EXERCISE DATA>

__________________________________________________

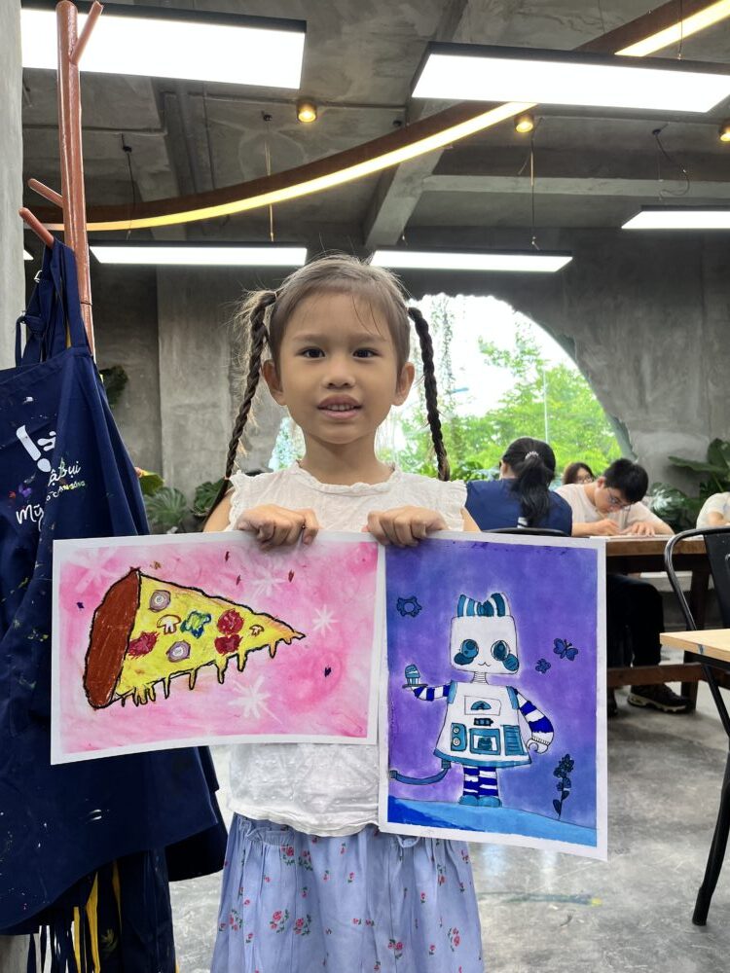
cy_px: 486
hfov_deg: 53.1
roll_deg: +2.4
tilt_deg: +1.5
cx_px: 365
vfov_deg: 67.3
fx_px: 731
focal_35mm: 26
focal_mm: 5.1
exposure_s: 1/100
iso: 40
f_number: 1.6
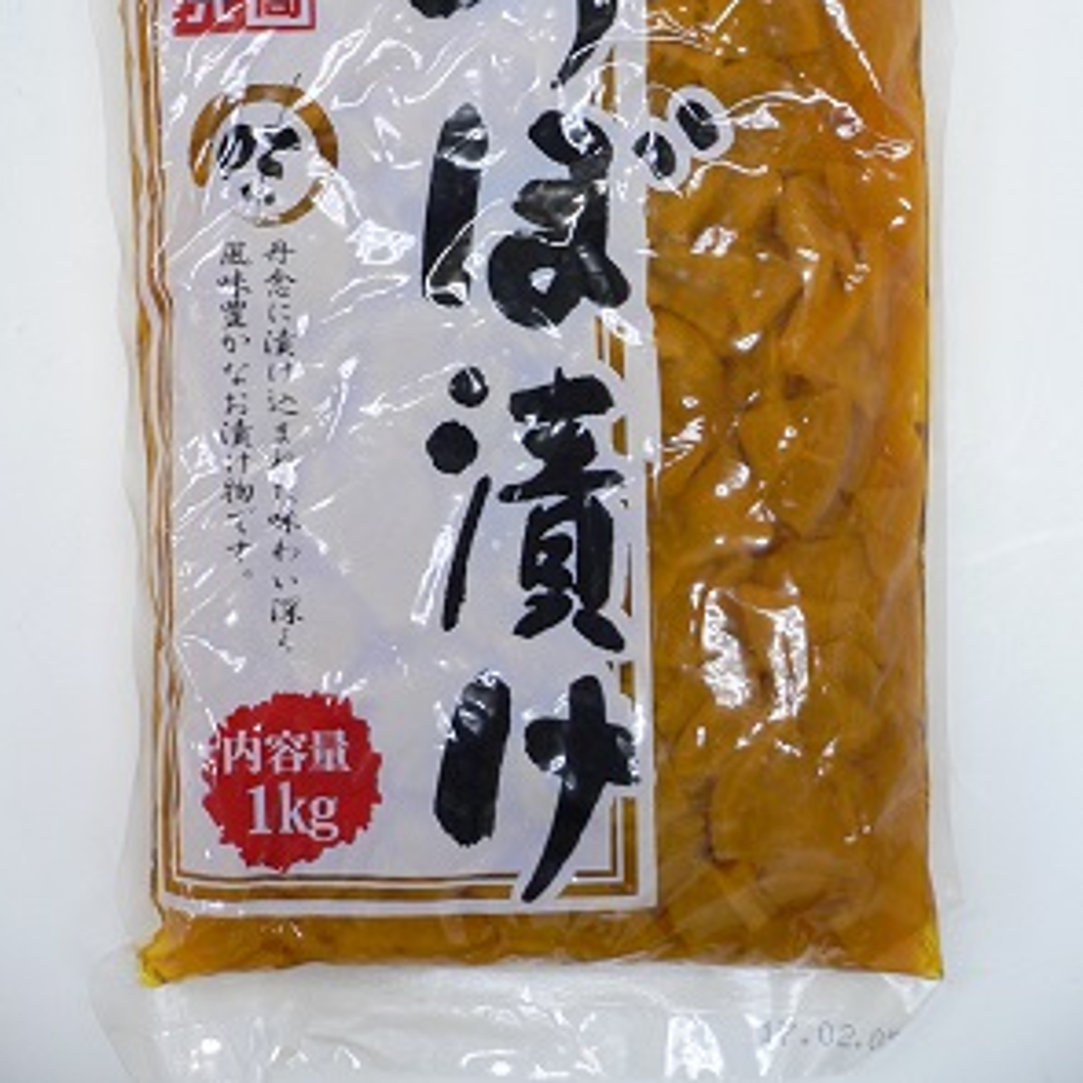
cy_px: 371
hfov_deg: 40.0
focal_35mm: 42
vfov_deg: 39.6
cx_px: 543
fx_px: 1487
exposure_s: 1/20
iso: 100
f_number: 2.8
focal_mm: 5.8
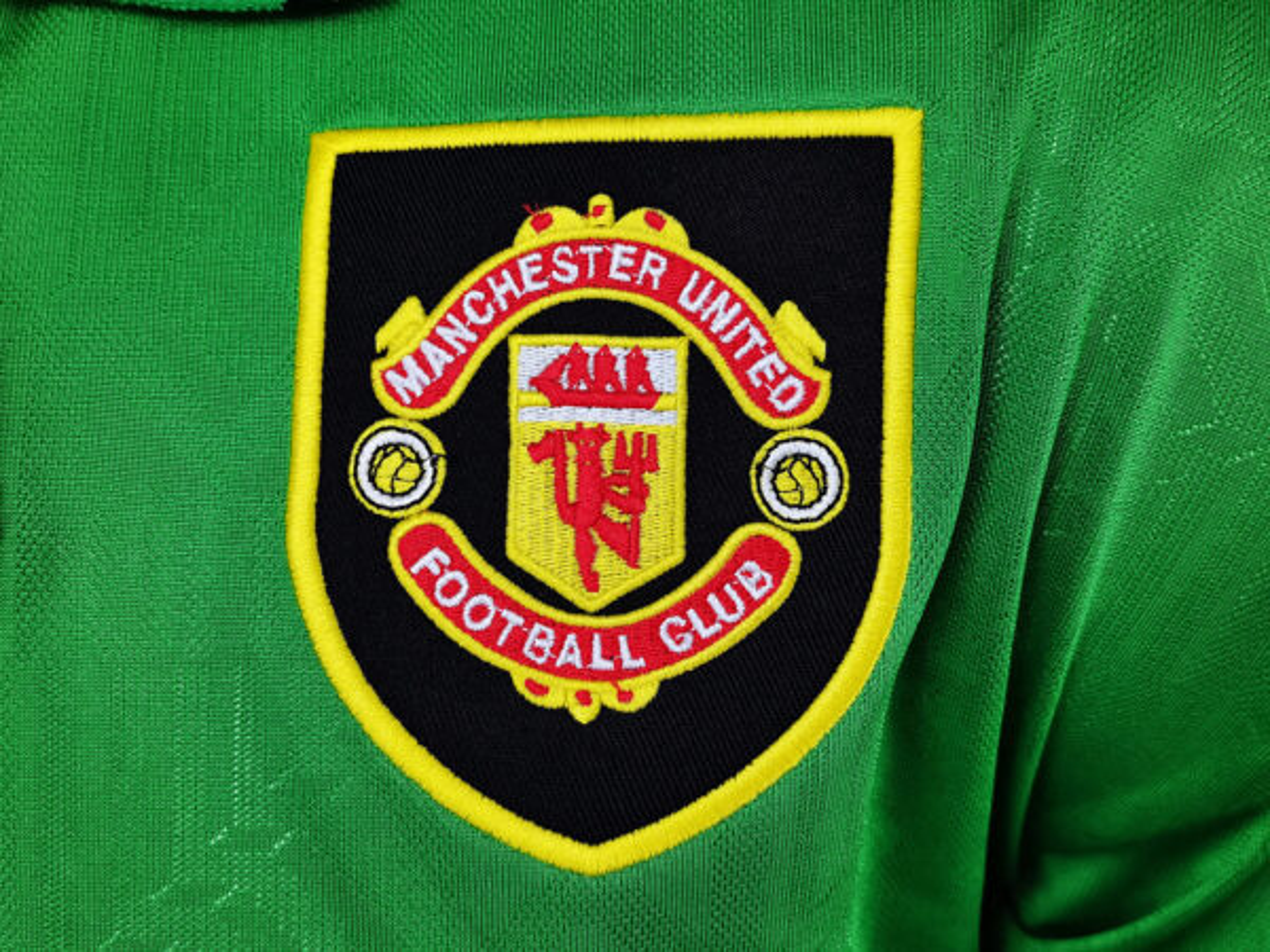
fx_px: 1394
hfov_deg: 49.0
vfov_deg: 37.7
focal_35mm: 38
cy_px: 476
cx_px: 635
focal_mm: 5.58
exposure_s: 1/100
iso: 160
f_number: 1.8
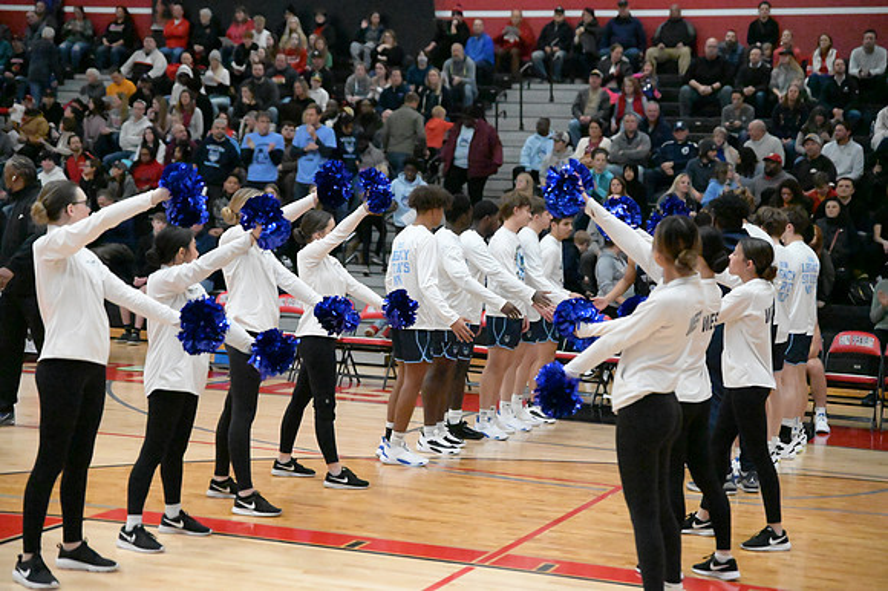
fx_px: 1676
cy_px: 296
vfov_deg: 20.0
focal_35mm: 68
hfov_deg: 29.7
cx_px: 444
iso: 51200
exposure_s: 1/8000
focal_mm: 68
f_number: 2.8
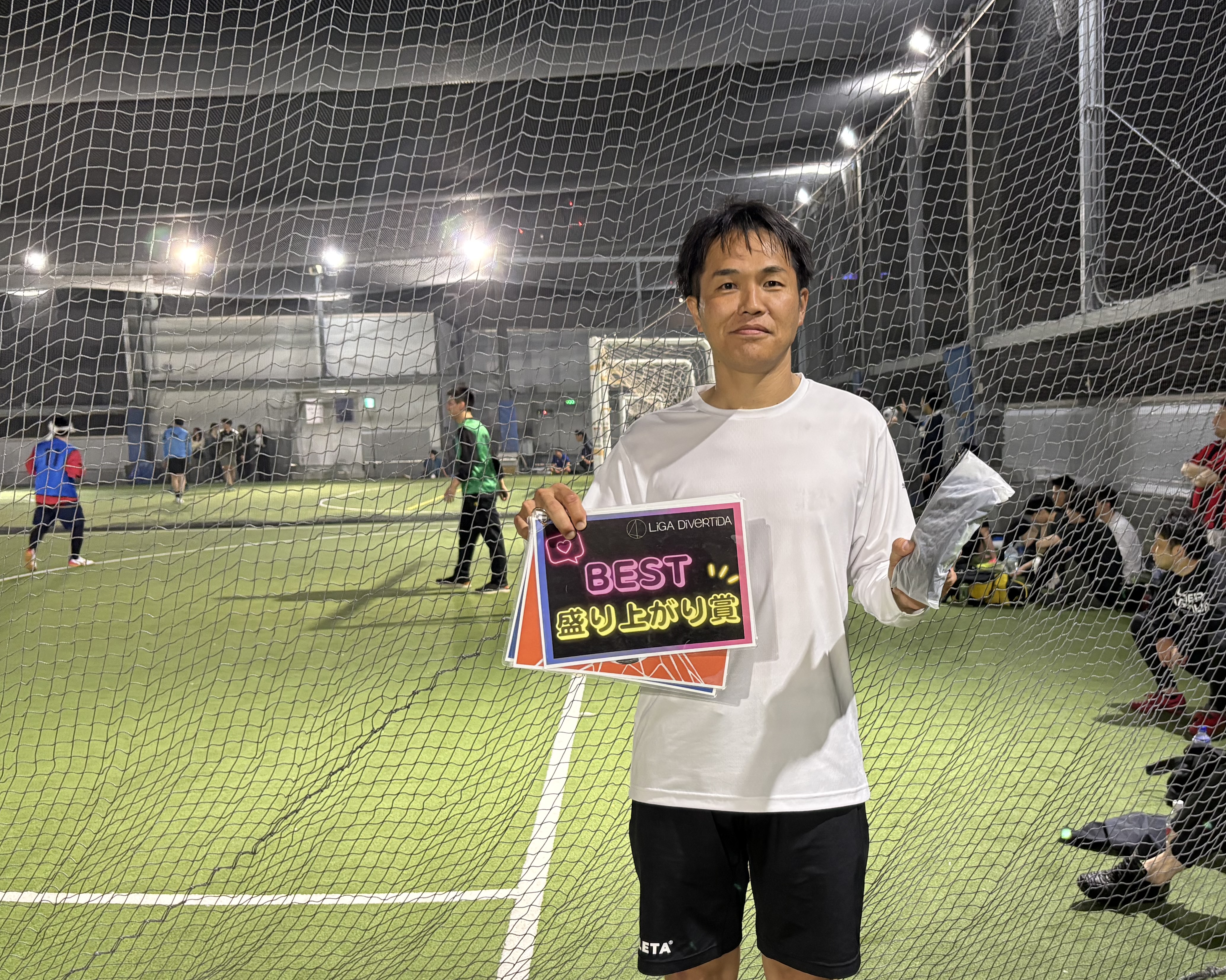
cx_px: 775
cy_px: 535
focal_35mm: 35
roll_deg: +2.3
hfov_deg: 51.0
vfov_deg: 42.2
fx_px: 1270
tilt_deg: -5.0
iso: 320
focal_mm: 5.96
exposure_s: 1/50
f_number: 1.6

__________________________________________________

WHAT IS NEEDED>
In your copy, include every record word for word but no pictures.

REPLY>
cy_px: 486
hfov_deg: 53.1
roll_deg: +2.4
tilt_deg: +1.5
cx_px: 365
vfov_deg: 67.3
fx_px: 731
focal_35mm: 26
focal_mm: 5.1
exposure_s: 1/100
iso: 40
f_number: 1.6
cy_px: 371
hfov_deg: 40.0
focal_35mm: 42
vfov_deg: 39.6
cx_px: 543
fx_px: 1487
exposure_s: 1/20
iso: 100
f_number: 2.8
focal_mm: 5.8
fx_px: 1394
hfov_deg: 49.0
vfov_deg: 37.7
focal_35mm: 38
cy_px: 476
cx_px: 635
focal_mm: 5.58
exposure_s: 1/100
iso: 160
f_number: 1.8
fx_px: 1676
cy_px: 296
vfov_deg: 20.0
focal_35mm: 68
hfov_deg: 29.7
cx_px: 444
iso: 51200
exposure_s: 1/8000
focal_mm: 68
f_number: 2.8
cx_px: 775
cy_px: 535
focal_35mm: 35
roll_deg: +2.3
hfov_deg: 51.0
vfov_deg: 42.2
fx_px: 1270
tilt_deg: -5.0
iso: 320
focal_mm: 5.96
exposure_s: 1/50
f_number: 1.6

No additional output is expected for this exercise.